Memphis-based Accelerated Community Oncology Research Network (ACORN) recently presented findings of what’s called evidenced-based treatment protocol (ETP) usage in community oncology clinics at the annual meeting of the American Society of Clinical Oncology.

ACORN is a community of oncology clinics begun in 2002 by physicians at The West Clinic.

Big step forward

As for the findings, those involved say it’s more of a validation when the best clinical pathway is chosen, because it provides a better outcome for patients’ health and quality of life.

“In medicine, one of the real challenges is demonstrating health outcomes,” said Steve Coplon, CEO of ACORN and The West Clinic. “And what we’ve been able to demonstrate, and what was presented at the American Society of Clinical Oncology annual meeting, was the best pathway that will most likely produce the best health outcome, both for the disease and quality of life of patients.

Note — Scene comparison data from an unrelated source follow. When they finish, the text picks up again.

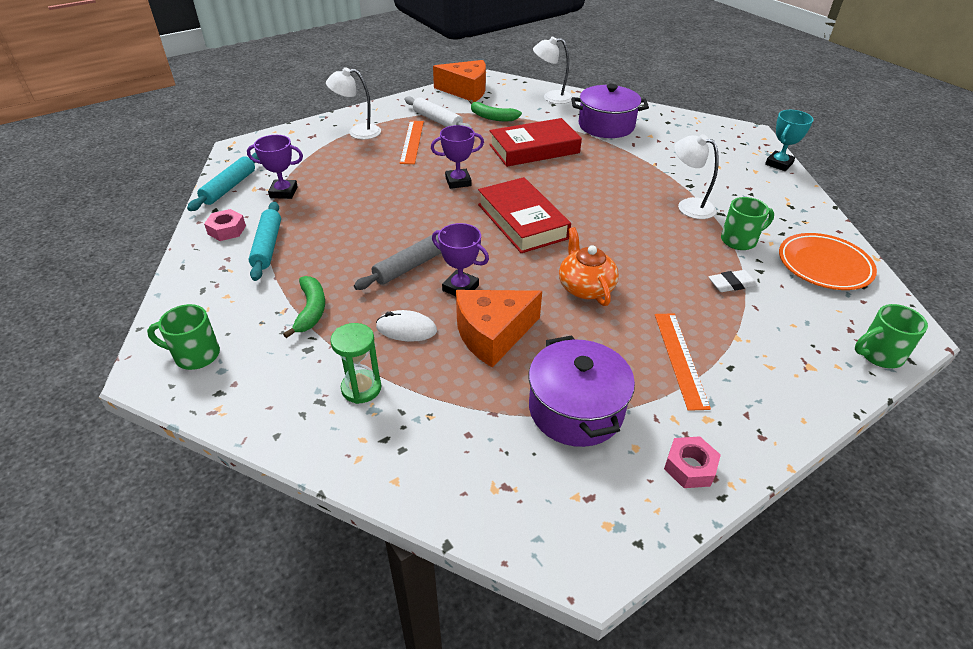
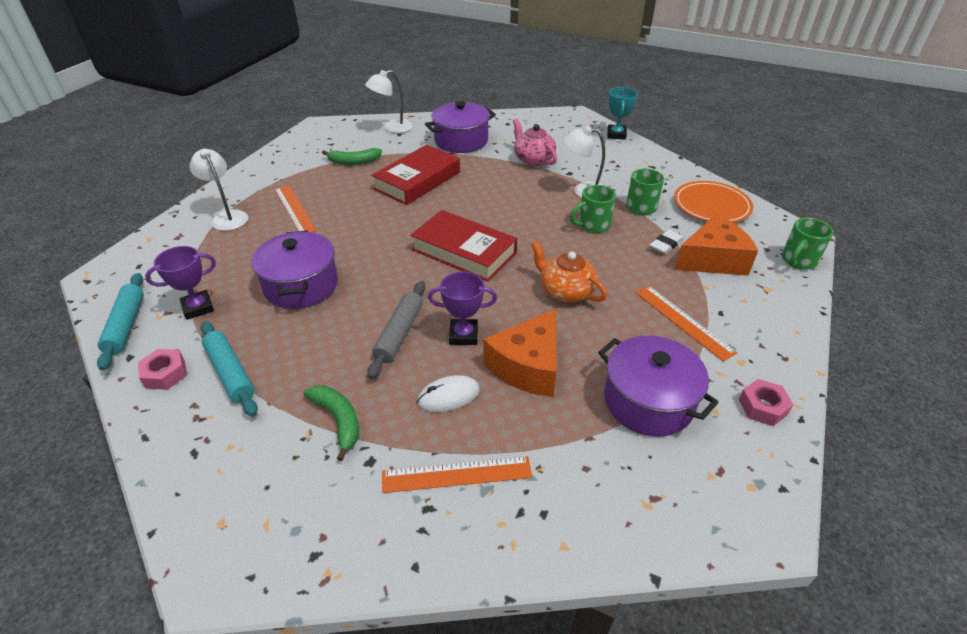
camera: 30 degrees left, 0 degrees up
(195, 355) = (250, 529): green mug -> green mug (592, 225)
(357, 132) = (227, 217): white lamp -> white lamp turned 90 degrees clockwise
(361, 388) = (456, 474): green hourglass -> orange ruler
(367, 202) = (301, 285): none -> purple pot
(437, 121) = (302, 180): white rolling pin -> none
(458, 181) = (374, 234): purple trophy -> none
(466, 90) = (306, 143): orange cheese -> orange cheese (713, 260)
(663, 162) = (533, 159): none -> pink teapot

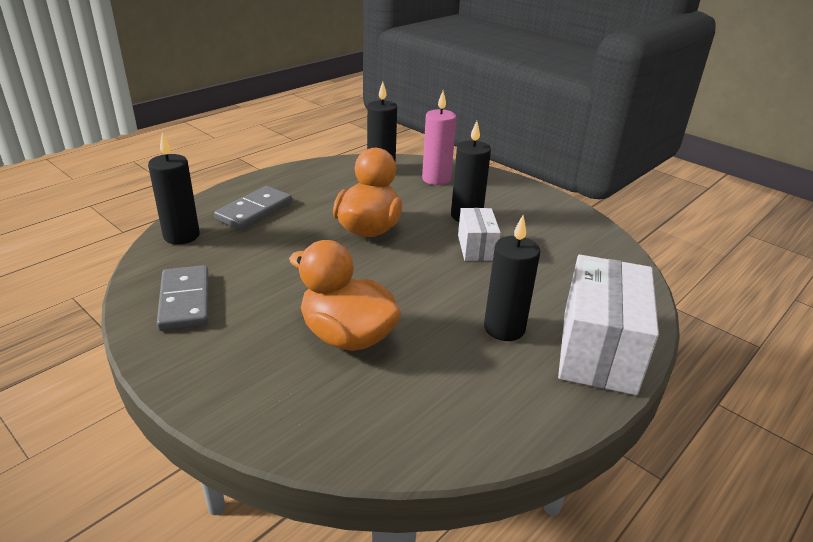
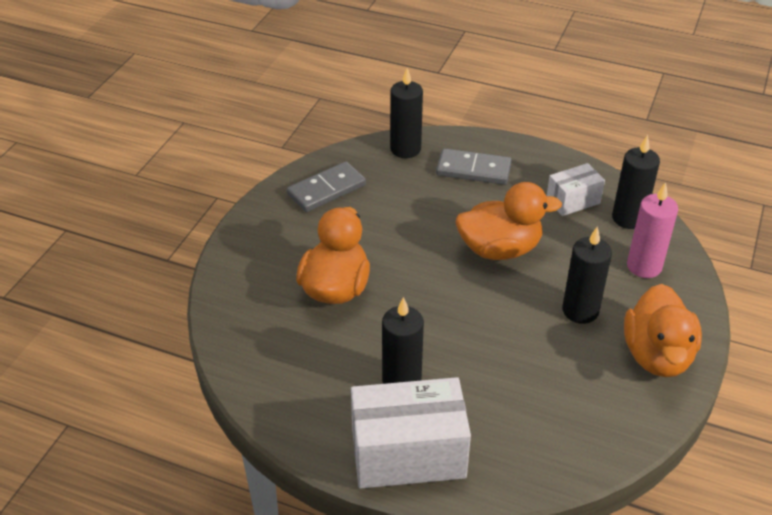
camera: 70 degrees right, 10 degrees up
(476, 247) = (522, 333): white box -> white box (573, 201)
(529, 202) = (657, 355): none -> orange duck

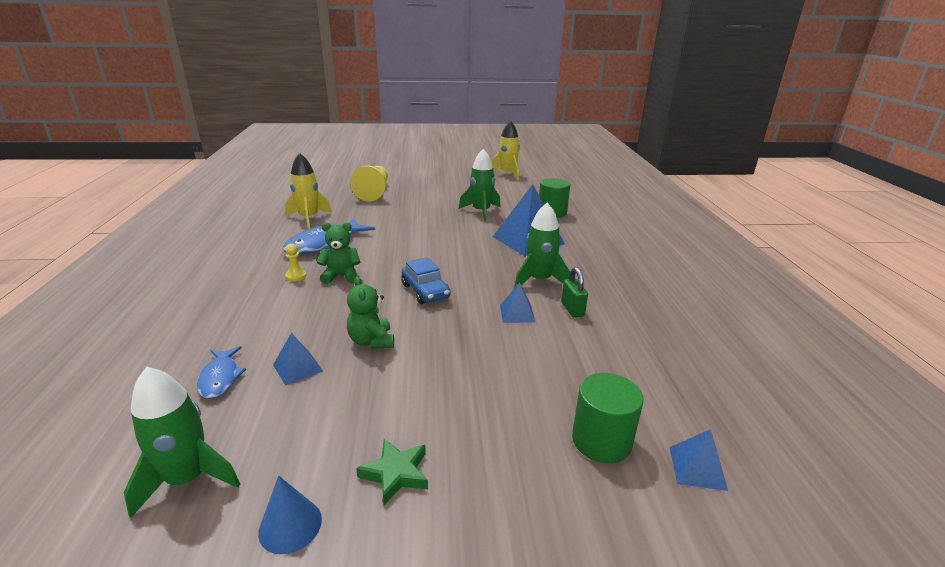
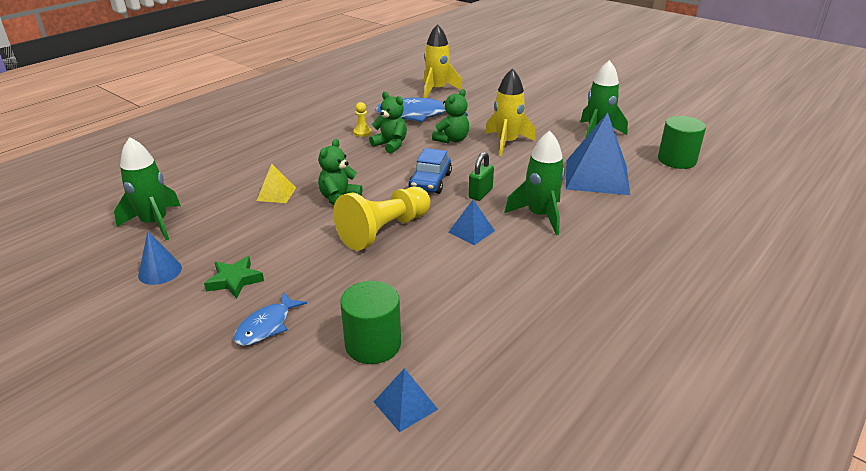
camera: 45 degrees right, 5 degrees up
(220, 378) = (234, 179): blue fish -> blue fish (266, 326)
(298, 368) = (276, 194): blue pyramid -> yellow pyramid
(374, 192) = (526, 82): yellow pawn -> yellow pawn (384, 231)
(387, 252) = (452, 140): none -> green teddy bear
(507, 174) = (702, 102): yellow rocket -> yellow rocket (507, 143)
(572, 309) = (524, 252): green padlock -> green padlock (480, 193)

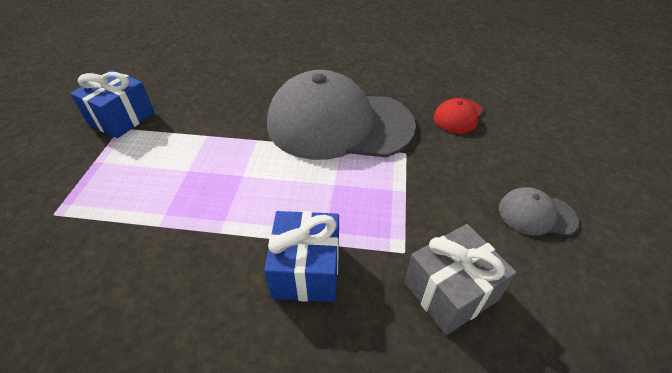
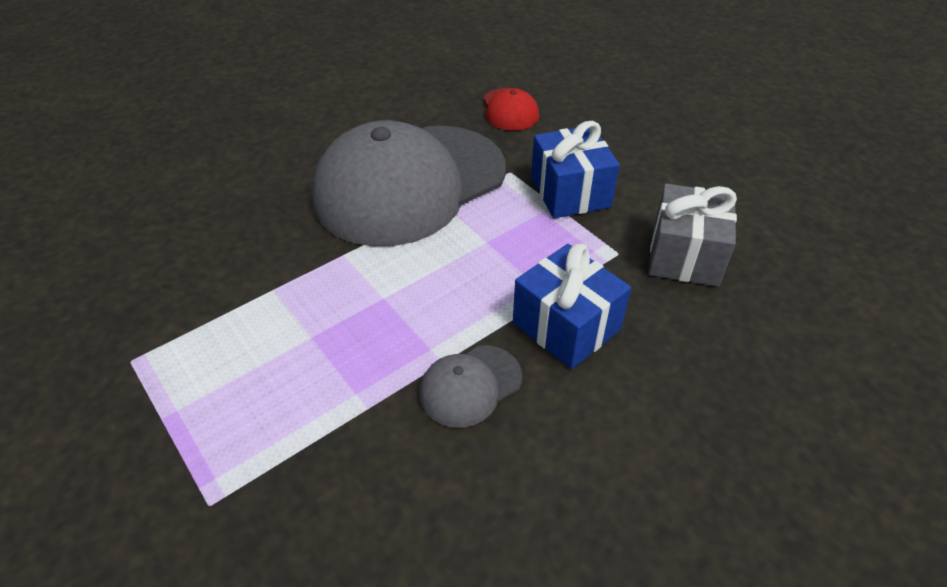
camera: 45 degrees left, 0 degrees up
(122, 118) = (112, 349): blue gift -> blue gift (570, 192)
(536, 214) = (668, 157): grey cap -> grey cap (470, 386)

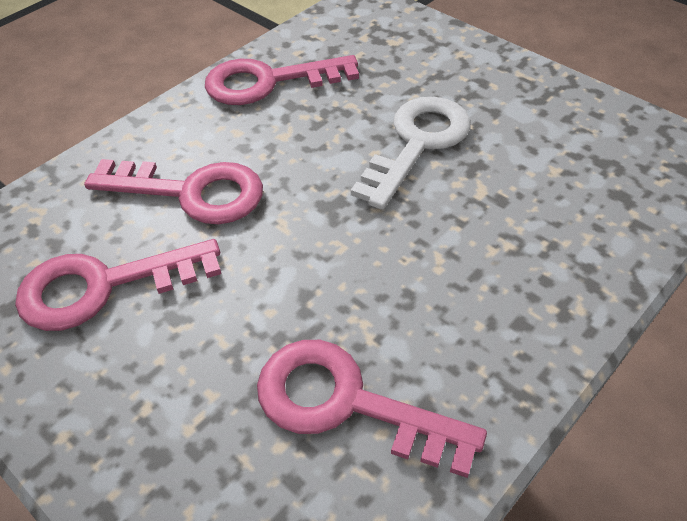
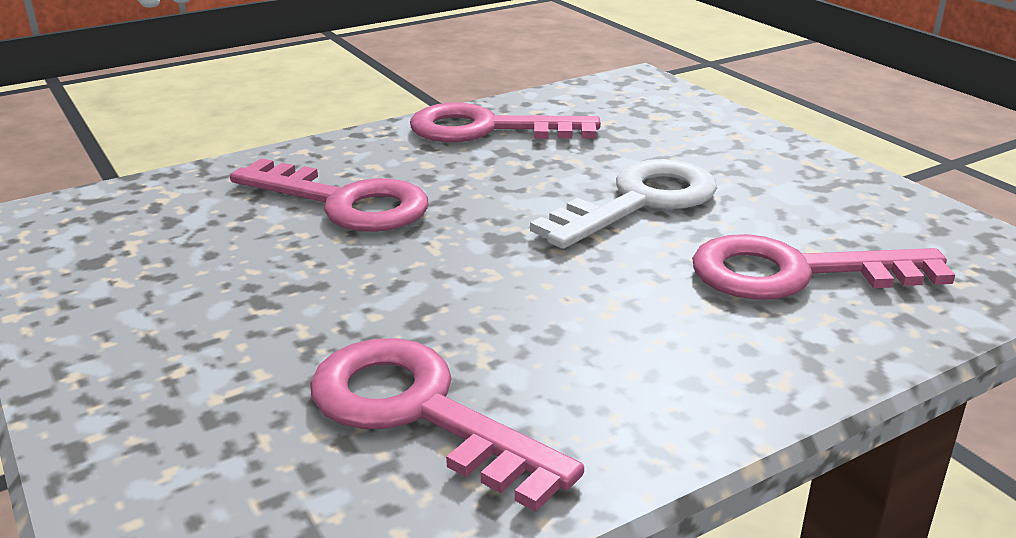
camera: 15 degrees right, 20 degrees down
(104, 286) = (199, 261): pink key -> pink key (795, 273)

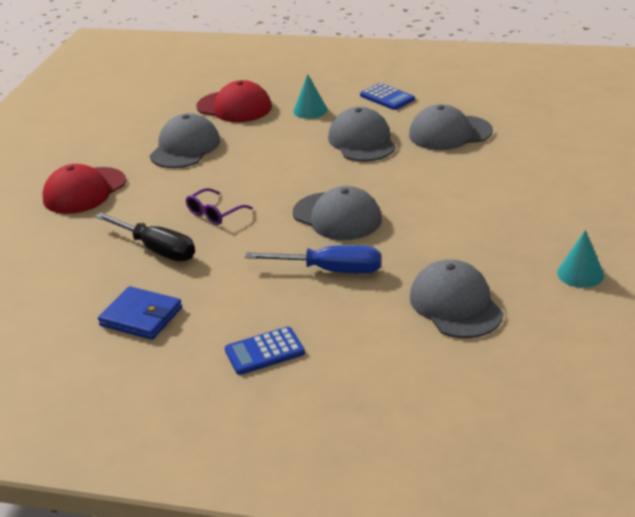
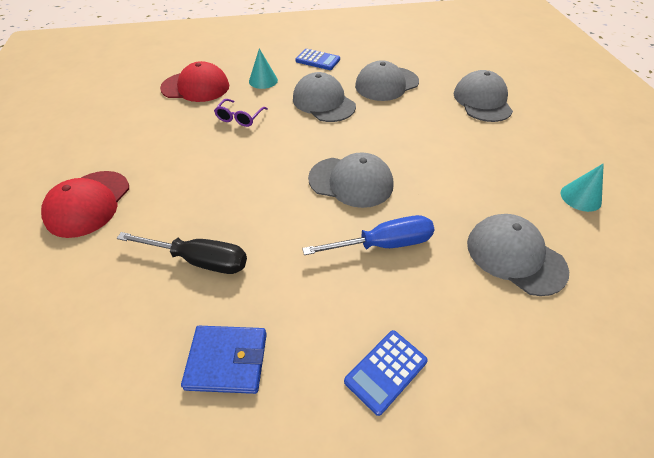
camera: 25 degrees left, 15 degrees up
(185, 147) = (171, 135): grey cap -> grey cap (482, 101)
(214, 213) = (237, 202): purple glasses -> purple glasses (240, 118)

“In particular for certain diseases like colorectal, breast, prostate and lung cancer. So it’s exciting. It’s really another great step forward to help in the war on cancer.”

ETP treatments combine the “best-known scientific literature and clinical expertise provided by medical oncologists, radiation oncologists, radiologists and other specialists.”

Because oncology is the most complex of all medical specialties and there are many clinical pathways to treat patients, practitioners want to make sure they’re providing the treatments available to patients, Coplon said.

Dr. Lee Schwartzberg, medical director of The West Clinic and ACORN, presented the results of the ACORN study at the annual meeting of oncology practitioners.

Data analysis was presented from a sample of 292 patients from five ACORN practices who received an ETP regimen with no more than minor dose variations.

An ETP regimen is a defined schedule of chemotherapy agents and supportive care drugs, including drugs for preventing nausea and fatigue, coupled with laboratory and radiology services.

Where the war is waged

In addition to The West Clinic, other practices involved included Hematology-Oncology Centers of the Northern Rockies in Billings, Mont.; Northwest Georgia Oncology Centers in Marietta, Ga.; and Atlanta Cancer Care in Decatur, Ga.

Coplon said the study was an important one because the participants were community-based patients, who happened to be receiving treatment at clinics affiliated with the ACORN network.

In other words, the study was conducted in a normal clinic environment rather than in a controlled setting such as a university.

“In oncology and cancer care, 85 percent of the patients in the U.S. are treated in private settings and not in the university settings,” Coplon said. “So a large number of the advances in the war on cancer are happening in the private clinics and not in the university setting.”

The study also was significant because it was the first of its kind where research-quality data was gathered and analyzed from everyday community-based patients who are not involved in a formal research protocol. Typically, universities spearhead these types of research-based studies.

It’s important to continue making strides with research on the very battleground where the war is waged because it ensures patients that they are receiving the best care, Coplon added.

“There’s been a lot of variability, not necessarily poor health care but variability, and this is sort of narrowing those pathways to ensure that the best pathway is being selected,” he said. “This is an organic process that will continue. We’ve been doing it for several years and we’ll continue forever.”